Page excerpt:
+++

There are few biographical facts – or at least interesting ones, though Aldersey-Williams does begin with Browne’s testimony at a witch-trial – and much of what is of interest in Browne is in his thoughts rather than his deeds. Consequently, Aldersey-Williams structures the book thematically, looking at science and medicine, flora and fauna, religion and tolerance, death and melancholy and “objects” – like the Tradescants and Aubrey, he was an avid collector. John Evelyn recorded on a visit that “his whole house and garden is a paradise and Cabinet of rarities and that of the best collection, amongst medals, books, plants, natural things”.
Browne had a glorious capacity for digression, and Aldersey-Williams follows by comparing the debates and differences of the 17th century with similar phenomena from our own times. It’s a high-risk strategy to segue from the Civil War and the Restoration of Charles II to Jimmy Savile and Richard Dawkins, the MMR vaccine and the Diagnostic And Statistical Manual Of Mental Disorders, Morgellons and the Mass Extinction Monitoring Organisation, George Monbiot and Amanda Knox, Mercedes hubcaps and the IgNobel Awards.
For the most part, these comparisons are judicious and offer a clever shift in perspective; the most usual form of which is to caution against the unthinking assumption that we of the 21st century have outgrown the 17th. Aldersey-Williams also introduces himself into the narrative – birdwatching and cycling the route Browne took back from the witch-trial, commenting on contemporary Norwich’s lack of enthusiasm for one of its greatest figures, musing on Ukip and VAT rates, meeting the artist Michael Landy (whose Break Down involved the systematic destruction of all his possessions).
By and large, these incursions justify the book’s title – this is not A Life Of Sir Thomas Browne, but an intermingling of Browne’s fascinations with the present day, and part of Aldersey-Williams’ method is to chart his own obsession with Browne and the circuitous routes on which he is propelled by it. It is curious that Scurr’s biography took a polar opposite approach, constructing a “diary” of Aubrey using predominantly his own words and completely suppressing the biographer’s voice.
I cannot conceive of a reader who will not find some nugget of delight in this, even if they do not go on to read Browne himself. Many of Browne’s devotees have commented on his lightness of touch (despite the polysyllabic inventions) and it is a quality shared by this book, minus the propensity for neologism. I also strongly suspect that publishers must now be casting around for something on the unclassifiable 17th century polymath Richard Burton, author of The Anatomy Of Melancholy.

+++

Required work: According to the book review, what themes does Aldersey-Williams use to structure the book? List every one. The entries that follow are separate material, unrelated to the book review.

Excerpted records:
+++

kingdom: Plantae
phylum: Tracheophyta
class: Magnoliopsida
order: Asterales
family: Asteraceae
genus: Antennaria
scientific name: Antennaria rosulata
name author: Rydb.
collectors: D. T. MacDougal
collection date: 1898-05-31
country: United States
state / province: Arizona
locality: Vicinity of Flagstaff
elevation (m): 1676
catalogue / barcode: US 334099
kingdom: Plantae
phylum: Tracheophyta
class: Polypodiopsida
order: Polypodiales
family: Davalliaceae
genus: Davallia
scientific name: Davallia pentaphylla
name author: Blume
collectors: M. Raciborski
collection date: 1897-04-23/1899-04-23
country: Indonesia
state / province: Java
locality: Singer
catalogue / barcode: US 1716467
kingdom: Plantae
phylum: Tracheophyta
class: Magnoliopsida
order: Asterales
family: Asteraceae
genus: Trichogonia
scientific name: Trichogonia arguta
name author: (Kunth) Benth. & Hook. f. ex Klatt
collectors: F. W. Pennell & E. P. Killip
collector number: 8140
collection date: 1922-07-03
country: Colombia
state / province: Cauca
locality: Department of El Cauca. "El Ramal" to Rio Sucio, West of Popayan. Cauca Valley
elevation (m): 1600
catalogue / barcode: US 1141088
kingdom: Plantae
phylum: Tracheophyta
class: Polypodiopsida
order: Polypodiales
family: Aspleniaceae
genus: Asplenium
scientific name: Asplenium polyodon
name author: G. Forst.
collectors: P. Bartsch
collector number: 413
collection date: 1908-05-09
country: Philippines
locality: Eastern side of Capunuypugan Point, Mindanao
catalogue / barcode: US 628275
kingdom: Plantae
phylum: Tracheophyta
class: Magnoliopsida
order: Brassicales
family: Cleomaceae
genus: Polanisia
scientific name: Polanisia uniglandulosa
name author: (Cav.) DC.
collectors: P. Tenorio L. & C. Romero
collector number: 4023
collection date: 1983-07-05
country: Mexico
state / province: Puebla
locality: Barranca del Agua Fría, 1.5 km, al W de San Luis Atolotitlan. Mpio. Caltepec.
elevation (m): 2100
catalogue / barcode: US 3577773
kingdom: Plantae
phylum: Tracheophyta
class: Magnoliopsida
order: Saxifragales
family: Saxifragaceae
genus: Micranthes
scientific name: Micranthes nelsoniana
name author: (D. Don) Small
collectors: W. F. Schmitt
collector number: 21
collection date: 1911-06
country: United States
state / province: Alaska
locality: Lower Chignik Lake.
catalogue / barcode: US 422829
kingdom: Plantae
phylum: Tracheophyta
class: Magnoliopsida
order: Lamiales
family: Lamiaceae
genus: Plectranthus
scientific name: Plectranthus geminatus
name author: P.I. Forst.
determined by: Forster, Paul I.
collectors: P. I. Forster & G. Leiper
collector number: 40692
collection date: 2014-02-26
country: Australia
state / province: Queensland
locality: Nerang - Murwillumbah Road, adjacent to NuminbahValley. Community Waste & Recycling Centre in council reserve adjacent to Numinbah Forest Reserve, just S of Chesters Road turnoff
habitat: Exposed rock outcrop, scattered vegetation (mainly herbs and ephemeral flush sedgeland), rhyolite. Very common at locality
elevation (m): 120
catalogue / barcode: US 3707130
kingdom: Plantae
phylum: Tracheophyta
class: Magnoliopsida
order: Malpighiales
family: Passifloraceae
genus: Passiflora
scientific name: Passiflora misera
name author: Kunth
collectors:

+++

Task output:
- science and medicine
- flora and fauna
- religion and tolerance
- death and melancholy
- objects